Das sagt das Gericht
Die Erfurter Bundesrichter waren anderer Meinung. Zwar dürften Betriebsratsmitglieder wegen ihrer Tätigkeit im Betriebsrat weder begünstigt noch benachteiligt werden. Eine solche Begünstigung liege aber regelmäßig nicht vor, wenn ein Betriebsratsmitglied einen Aufhebungsvertrag mit dem Arbeitgeber abschließe. Die günstigere Verhandlungsposition, die ein Betriebsratsmitglied in einem solchen Fall im Gegensatz zu einem Arbeitnehmer ohne Betriebsratsamt habe, sei im für Betriebsräte geltenden Sonderkündigungsschutz begründet. Wenn deshalb der Arbeitgeber beabsichtige, das Arbeitsverhältnis mit einem Betriebsratsmitglied verhaltensbedingt zu kündigen, könne auch eine höhere Abfindungssumme gerechtfertigt sein. BAG, Urteil vom 21.03.2018, Az.: 7 AZR 590/16
Das bedeutet für Sie als Betriebsrat
Betriebsratsmitglieder dürfen gemäß § 78 Satz 2 BetrVG wegen ihres Amtes weder benachteiligt noch begünstigt werden. In der betrieblichen Praxis sind es oftmals hohe Lohnzahlungen an Betriebsratsmitglieder, die ein „Gschmäckle“ hinterlassen und deshalb in der Diskussion stehen, eine unzulässige Betriebsratsbegünstigung zu sein.
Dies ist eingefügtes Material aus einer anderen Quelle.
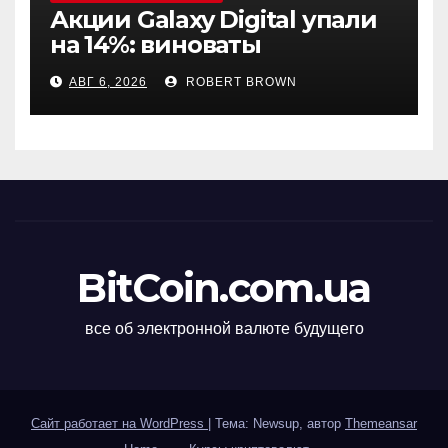
Акции Galaxy Digital упали
на 14%: виноваты
криптовалюты
АВГ 6, 2026
ROBERT BROWN
BitCoin.com.ua
все об электронной валюте будущего
Сайт работает на WordPress
|
Тема: Newsup, автор
Themeansar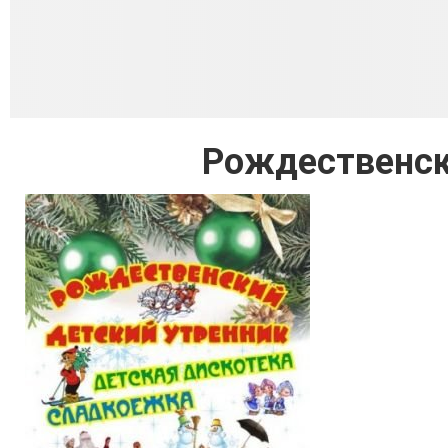
Рождественск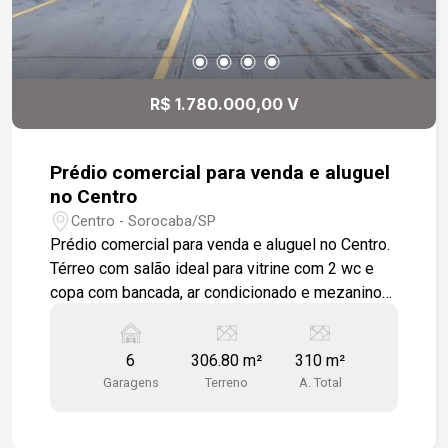
R$ 1.780.000,00 V
Prédio comercial para venda e aluguel
no Centro
Centro - Sorocaba/SP
Prédio comercial para venda e aluguel no Centro.
Térreo com salão ideal para vitrine com 2 wc e
copa com bancada, ar condicionado e mezanino
com ampla sala, espaço totalmente independente
para atendimento ao cliente, podendo também
6
306.80 m²
310 m²
ser integrado a parte de escritório. Espaço de
Garagens
Terreno
A. Total
ADM com 2 salas e wc, mezanino com 3 salas e
wc. Frente com recuo para estacionar 3 veículos.
Localizado no Centro da Cidade em rua com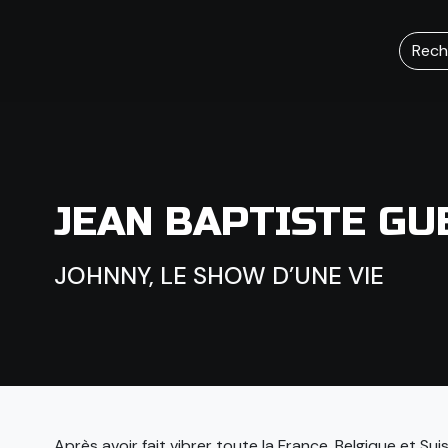
Rech
JEAN BAPTISTE GU
JOHNNY, LE SHOW D’UNE VIE
Après avoir fait vibrer toute la France, Belgique et S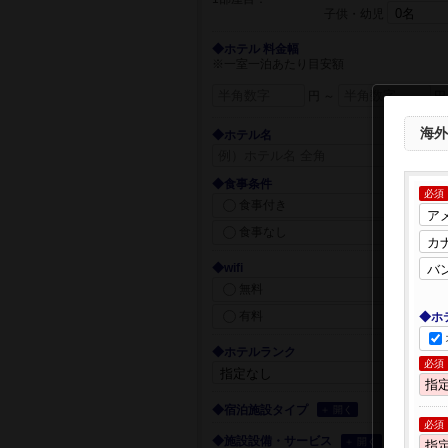
子供・幼児
◆ホテル 料金幅
※一室一泊あたり目安額
円 ～
円
海外
◆ホテル名
◆食事条件
必須
食事付き
食事なし
◆wifi
無料
有料
◆ホ
◆ホテルランク
必須
◆宿泊施設タイプ
＋ 開く
必須
◆施設設備・サービス
＋ 開く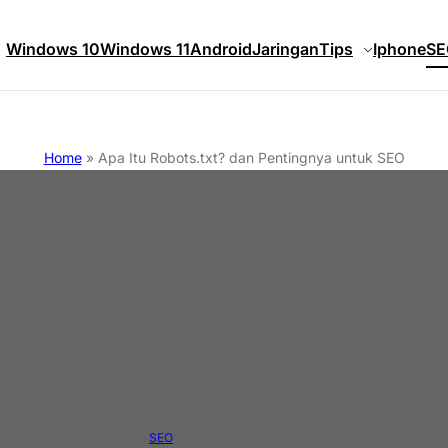
Windows 10
Windows 11
Android
Jaringan
Tips
Iphone
SE
Home
»
Apa Itu Robots.txt? dan Pentingnya untuk SEO
SEO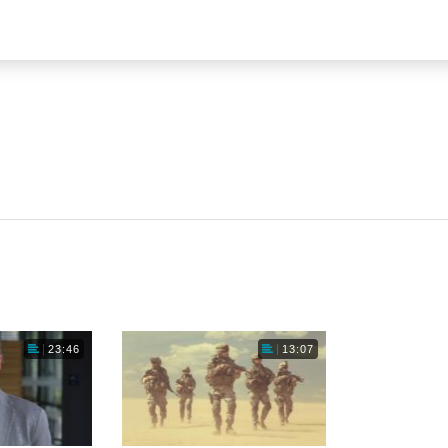
23:46
13:07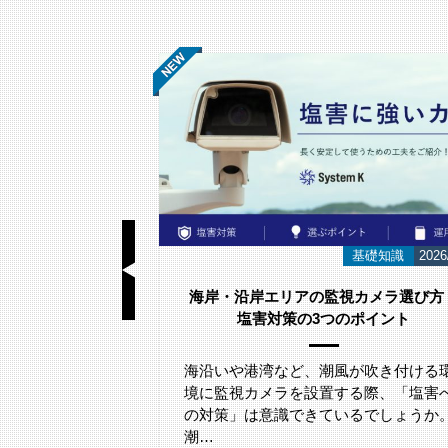
導入事例
2026/07/01
基礎知識
2026
よる粉体表面の凹
海岸・沿岸エリアの監視カメラ選び方
ステム【製造・食
塩害対策の3つのポイント
け】
海沿いや港湾など、潮風が吹き付ける
ようなお客様におすす
境に監視カメラを設置する際、「塩害
工場 ✓ 粉体、粒
の対策」は意識できているでしょうか
食…
潮…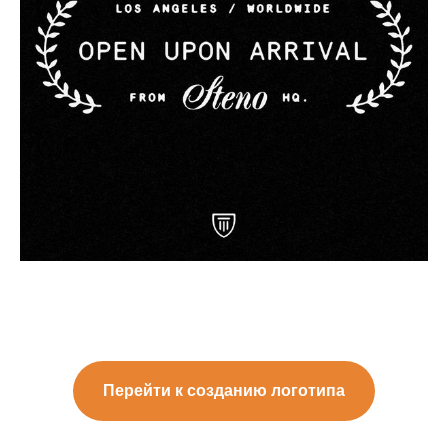
Перейти к созданию логотипа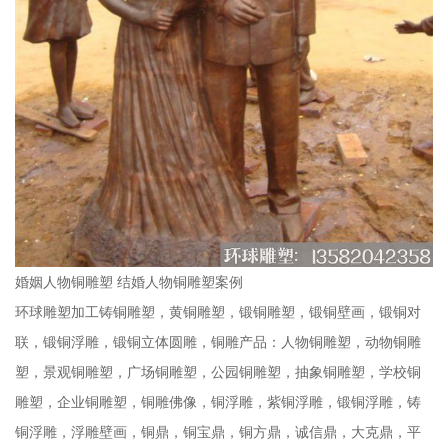
婚姻人物铜雕塑 结婚人物铜雕塑案例
环球雕塑加工铸铜雕塑，黄铜雕塑，锻铜雕塑，锻铜壁画，锻铜对
联，锻铜浮雕，锻铜立体圆雕，铜雕产品：人物铜雕塑，动物铜雕
塑，景观铜雕塑，广场铜雕塑，公园铜雕塑，抽象铜雕塑，学校铜
雕塑，企业铜雕塑，铜雕佛像，铜浮雕，紫铜浮雕，锻铜浮雕，铸
铜浮雕，浮雕壁画，铜鼎，铜宝鼎，铜方鼎，诚信鼎，大克鼎，平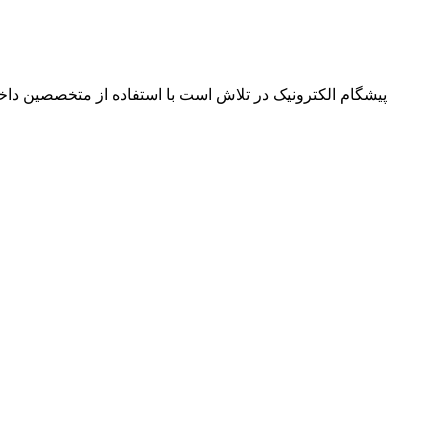
پیشگام الکترونیک در تلاش است با استفاده از متخصصین داخل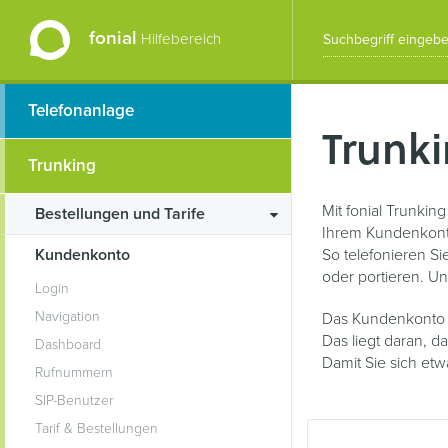
fonial
Hilfebereich
Telefonanlage
Trunk
Trunking
Mit fonial Trunkin
Bestellungen und Tarife
Ihrem Kundenkonto
Kundenkonto
So telefonieren S
oder portieren. U
Login
Navigation
Das Kundenkonto s
Das liegt daran, d
Dashboard
Damit Sie sich etw
Rufnummern
SIP-Benutzer
Tarif & Bestellungen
Geht es hingegen um das Aushandeln der Konditionen eines Aufhebungsvertrages, dürfen Betriebsratsmitglieder von ihrer aufgrund des besonderen Kündigungsschutzes komfortablen Verhandlungsposition profitieren. Ein gut dotierter Aufhebungsvertrag kann deshalb keine Begünstigung sein.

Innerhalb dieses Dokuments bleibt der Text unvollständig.